Doctors fear tens of thousands more may die in the region if they do not receive emergency aid and drinkable water. In Sri Lanka, reports of measles and diarrhea have already surfaced. According to the BBC, the UN’s relief coordinator, Jan Egeland, said it will take another "two or three days" for the relief effort to get into full swing. By then he said it may be too late for "tens of thousands of people." To make matters worse, the Indian Ocean region has been shaken by at least three powerful aftershock earthquakes over the past day.
On Wednesday, President Bush announced the United States, Australia, Japan and India would lead the international response to the catastrophe. It remains unclear whether this effort will conflict with the United Nation’s Office for the Coordination of Humanitarian Affairs which traditionally oversees such massive relief efforts. Bush made the announcement while on vacation in Crawford Texas. It marked his first public comment since the earthquake struck more than 72 hours earlier. During a brief press conference he announced the U.S. would send $35 billion in initial aid–however he meant to say $35 million.

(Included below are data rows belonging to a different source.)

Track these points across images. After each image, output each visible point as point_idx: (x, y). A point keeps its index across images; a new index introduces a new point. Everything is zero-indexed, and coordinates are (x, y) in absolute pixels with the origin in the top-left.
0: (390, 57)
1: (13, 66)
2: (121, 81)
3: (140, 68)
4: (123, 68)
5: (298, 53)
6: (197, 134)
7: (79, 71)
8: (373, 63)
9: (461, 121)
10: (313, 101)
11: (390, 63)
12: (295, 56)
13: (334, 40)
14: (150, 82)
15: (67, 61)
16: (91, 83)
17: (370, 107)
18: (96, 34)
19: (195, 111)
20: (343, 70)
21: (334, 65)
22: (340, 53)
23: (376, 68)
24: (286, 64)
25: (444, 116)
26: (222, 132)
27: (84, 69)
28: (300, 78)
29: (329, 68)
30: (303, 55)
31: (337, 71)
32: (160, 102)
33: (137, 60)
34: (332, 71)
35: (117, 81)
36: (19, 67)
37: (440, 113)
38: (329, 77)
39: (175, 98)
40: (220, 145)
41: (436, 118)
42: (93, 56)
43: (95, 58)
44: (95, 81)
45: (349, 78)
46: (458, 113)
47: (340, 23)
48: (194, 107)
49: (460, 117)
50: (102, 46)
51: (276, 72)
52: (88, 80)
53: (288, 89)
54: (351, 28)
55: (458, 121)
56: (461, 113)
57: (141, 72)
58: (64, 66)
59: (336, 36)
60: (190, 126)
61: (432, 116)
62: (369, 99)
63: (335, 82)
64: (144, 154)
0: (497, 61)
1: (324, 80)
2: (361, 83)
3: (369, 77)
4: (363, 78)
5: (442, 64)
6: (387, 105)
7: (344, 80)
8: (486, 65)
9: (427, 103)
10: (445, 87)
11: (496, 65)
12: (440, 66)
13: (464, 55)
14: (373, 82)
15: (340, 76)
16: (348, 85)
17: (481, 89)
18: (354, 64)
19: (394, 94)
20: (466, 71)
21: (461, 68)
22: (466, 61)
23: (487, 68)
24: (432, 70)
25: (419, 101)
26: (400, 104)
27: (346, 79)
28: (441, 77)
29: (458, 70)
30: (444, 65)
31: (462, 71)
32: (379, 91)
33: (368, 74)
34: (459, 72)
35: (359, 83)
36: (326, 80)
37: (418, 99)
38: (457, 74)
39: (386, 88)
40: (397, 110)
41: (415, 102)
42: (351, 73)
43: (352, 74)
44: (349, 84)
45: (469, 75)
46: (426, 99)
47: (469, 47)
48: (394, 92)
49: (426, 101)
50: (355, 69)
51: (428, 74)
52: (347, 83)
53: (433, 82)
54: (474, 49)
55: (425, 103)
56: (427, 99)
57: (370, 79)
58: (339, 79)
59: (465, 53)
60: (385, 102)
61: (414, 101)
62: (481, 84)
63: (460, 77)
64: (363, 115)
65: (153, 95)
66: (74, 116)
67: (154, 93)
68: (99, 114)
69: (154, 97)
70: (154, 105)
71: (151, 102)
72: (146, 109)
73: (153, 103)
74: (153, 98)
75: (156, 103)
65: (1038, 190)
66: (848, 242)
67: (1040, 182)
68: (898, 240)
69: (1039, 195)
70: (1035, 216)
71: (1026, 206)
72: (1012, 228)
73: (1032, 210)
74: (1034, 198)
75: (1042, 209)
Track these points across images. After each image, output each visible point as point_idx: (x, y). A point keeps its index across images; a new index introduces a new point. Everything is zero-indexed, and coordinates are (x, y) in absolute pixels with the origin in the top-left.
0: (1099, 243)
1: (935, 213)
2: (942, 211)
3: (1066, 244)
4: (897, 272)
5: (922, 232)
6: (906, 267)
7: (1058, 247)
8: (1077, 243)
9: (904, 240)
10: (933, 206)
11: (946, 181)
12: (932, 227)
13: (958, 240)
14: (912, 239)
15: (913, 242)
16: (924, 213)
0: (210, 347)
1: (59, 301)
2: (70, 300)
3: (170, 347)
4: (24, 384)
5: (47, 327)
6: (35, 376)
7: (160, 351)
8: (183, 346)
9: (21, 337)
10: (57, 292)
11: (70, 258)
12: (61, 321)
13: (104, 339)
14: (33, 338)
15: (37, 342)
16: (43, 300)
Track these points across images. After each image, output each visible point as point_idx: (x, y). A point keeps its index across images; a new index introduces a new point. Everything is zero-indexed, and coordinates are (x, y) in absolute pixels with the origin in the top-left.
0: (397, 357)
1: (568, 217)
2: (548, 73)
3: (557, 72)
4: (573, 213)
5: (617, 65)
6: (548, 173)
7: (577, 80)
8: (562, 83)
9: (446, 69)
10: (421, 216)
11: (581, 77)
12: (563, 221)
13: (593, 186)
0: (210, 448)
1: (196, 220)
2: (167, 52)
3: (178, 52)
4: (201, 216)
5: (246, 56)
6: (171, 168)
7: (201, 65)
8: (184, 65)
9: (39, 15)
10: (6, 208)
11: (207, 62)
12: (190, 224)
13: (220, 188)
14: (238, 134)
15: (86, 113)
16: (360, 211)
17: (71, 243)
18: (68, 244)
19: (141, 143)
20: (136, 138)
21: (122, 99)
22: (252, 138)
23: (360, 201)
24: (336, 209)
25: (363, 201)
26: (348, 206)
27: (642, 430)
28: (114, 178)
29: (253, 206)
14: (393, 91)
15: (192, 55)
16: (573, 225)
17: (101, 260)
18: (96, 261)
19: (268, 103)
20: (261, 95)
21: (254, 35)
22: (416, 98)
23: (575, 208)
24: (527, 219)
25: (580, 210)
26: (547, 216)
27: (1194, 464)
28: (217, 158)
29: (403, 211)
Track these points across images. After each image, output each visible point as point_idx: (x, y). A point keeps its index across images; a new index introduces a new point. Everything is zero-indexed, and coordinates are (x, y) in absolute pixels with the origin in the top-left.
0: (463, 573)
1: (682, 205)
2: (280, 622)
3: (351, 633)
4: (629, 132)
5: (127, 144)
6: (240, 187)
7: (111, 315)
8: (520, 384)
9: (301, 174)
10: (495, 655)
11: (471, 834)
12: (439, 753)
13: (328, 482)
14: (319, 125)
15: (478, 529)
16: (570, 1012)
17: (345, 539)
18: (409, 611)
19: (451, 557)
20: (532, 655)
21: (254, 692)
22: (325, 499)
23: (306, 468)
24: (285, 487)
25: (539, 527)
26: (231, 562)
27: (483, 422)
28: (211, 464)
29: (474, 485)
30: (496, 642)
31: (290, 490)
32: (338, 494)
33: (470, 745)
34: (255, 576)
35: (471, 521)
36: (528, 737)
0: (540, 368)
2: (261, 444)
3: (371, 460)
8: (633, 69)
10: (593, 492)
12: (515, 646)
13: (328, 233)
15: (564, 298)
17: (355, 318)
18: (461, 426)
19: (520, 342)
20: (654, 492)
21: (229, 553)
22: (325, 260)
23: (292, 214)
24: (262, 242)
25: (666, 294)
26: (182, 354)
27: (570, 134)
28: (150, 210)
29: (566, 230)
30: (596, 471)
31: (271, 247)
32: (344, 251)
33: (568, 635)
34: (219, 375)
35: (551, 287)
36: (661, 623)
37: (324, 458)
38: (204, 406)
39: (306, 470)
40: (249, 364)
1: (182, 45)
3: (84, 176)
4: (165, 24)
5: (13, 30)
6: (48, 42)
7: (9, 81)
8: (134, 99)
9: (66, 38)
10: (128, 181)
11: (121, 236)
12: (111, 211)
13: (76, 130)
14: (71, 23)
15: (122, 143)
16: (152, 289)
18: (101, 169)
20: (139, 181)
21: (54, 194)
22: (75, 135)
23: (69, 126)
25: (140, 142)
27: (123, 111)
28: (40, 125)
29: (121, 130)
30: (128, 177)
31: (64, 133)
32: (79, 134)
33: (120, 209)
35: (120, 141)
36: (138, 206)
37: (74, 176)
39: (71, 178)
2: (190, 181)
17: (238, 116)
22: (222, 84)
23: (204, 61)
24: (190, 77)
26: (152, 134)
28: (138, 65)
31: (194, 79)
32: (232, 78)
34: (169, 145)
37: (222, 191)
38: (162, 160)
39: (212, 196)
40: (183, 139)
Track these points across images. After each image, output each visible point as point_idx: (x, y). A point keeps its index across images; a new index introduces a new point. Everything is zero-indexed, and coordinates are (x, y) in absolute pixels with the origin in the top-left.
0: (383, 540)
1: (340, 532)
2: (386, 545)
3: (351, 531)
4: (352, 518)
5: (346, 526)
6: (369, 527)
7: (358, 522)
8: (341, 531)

The Editors at the Minneapolis Star Tribune described the Bush administration’s handling of this crisis as "inept beyond belief."
Oxfam Warns Donors May Walk Away From Disaster
Overall the world’s 30 richest nations have pledged about $250 million with Spain being the most generous offering $60 million. The World Bank has estimated as much as $15 billion will eventually be needed.
Phil Bloomer of Oxfam said "It’s clear the short and medium-term responses are underfunded. The next five to 10 days are crucial. The danger is that donors will walk away in two weeks’ time, as they have in other disasters."
Earlier in the week, UN relief coordinator Jan Egeland, accused wealthy nations of being "stingy" with foreign aid.
On Wednesday, Bush criticized Egeland by describing him as QUOTE "very ill-informed." Bush said last year the US gave out $2.4 billion in food, cash and humanitarian relief–more in dollar terms than any other country.
In terms of percentage of its national income, no modern industrialized nation gives less in humanitarian aid than the United States. Last year it shared less 1/7th of one percent or 0.14 percent of its national income.
In news from Iraq, the death toll from fighting since Monday has risen above 100. In Baghdad, 30 people died when a house exploded during a police raid. Police accused resistance fighters of setting the police up to be killed. The blast destroyed up to 10 neighboring houses.
In Mosul, US forces came under repeated attacks by Iraqi fighters in the form of car bombs and ambushes. In response, US warplanes carried out air strikes killing at least 25 Iraqis.
The Los Angeles Times reports many of the residents of Fallujah who were allowed to return home are now leaving because the city was so devastated by the US assault. One resident said, "I was born in that town. I know every inch of it. But when I got there, I didn’t recognize it." And two Lebanese businessmen were kidnapped in Baghdad overnight.